After correcting the formula by including the proper $1/N$ scaling, the default parameter choice $C=1$ started to make sense. It is reasonable and tolerant enough not to hinder overall model performance on generally good data. By “good data,” I mean data with no (near) separation, no extreme multicollinearity, sufficient sample size relative to the number of features, and coefficients that are stable across resamples.

When the data are good, logistic regression with Ridge and without Ridge produces almost identical results. The regularization term quietly disappears. Regularization mainly matters when the unregularized solution is unstable. In that sense, it really behaves like a seatbelt: always present, but only noticeable when something goes wrong. This behavior differs from Ridge in linear regression, where coefficient shrinkage is present even when the data are well behaved.

I also learned that the parameter $C$ often requires tuning in special cases, and this tuning is typically performed on a logarithmic scale (for example, $C = 0.1 \rightarrow 1 \rightarrow 10$ ).

Finally, it is worth noting that, in practice, we almost always apply StandardScaler() before fitting the model. Since the scale of the coefficients directly affects the penalty, unscaled features can lead to coefficients being penalized unevenly. For example, without standardization, features with smaller scales may be penalized more heavily because they require larger coefficients.

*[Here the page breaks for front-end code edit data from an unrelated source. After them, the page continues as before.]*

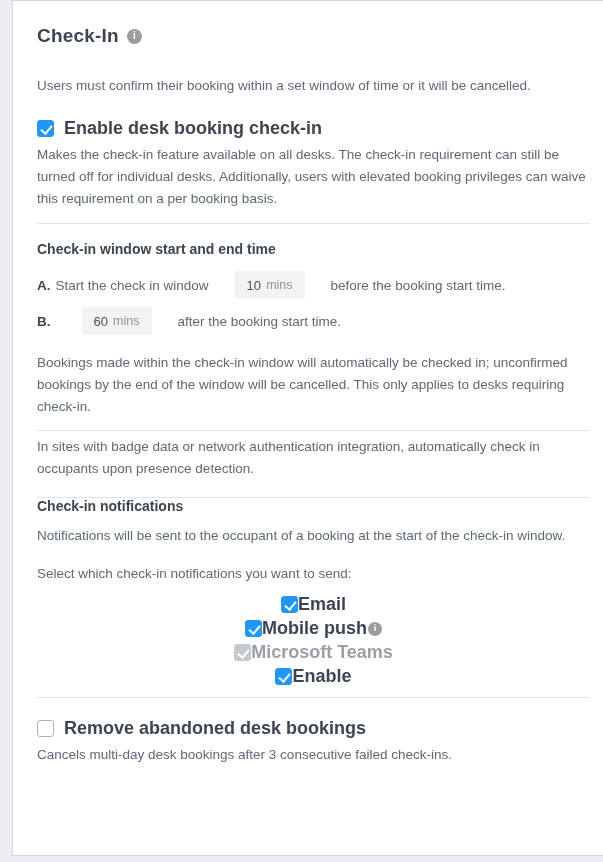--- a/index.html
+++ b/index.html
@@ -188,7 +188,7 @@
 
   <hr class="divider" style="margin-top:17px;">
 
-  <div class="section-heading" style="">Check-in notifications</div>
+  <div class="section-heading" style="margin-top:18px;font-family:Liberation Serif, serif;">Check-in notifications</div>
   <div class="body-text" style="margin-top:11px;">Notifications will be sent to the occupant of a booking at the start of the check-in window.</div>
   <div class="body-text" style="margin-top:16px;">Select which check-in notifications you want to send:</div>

3. A Small K-means Color Quantization Experiment

Not all learning moments need to be heavy. As another part of my recent study, I experimented with k-means clustering through a simple color quantization project, which I found quite interesting. In this exercise, we ignore the spatial position of each pixel in the image and group pixels into $k$ representative colors based on their RGB values. Each pixel is then replaced by its cluster’s representative color to approximate the original image.

Below are my current profile picture (taken in Australia), the centroid colors learned by k-means (ordered by brightness) with $k = 9$ , and the corresponding quantized image (yes, it comprises only 9 colors).

Figures: Centroid colors

Original image and quantized image

For now, this is where my understanding stands.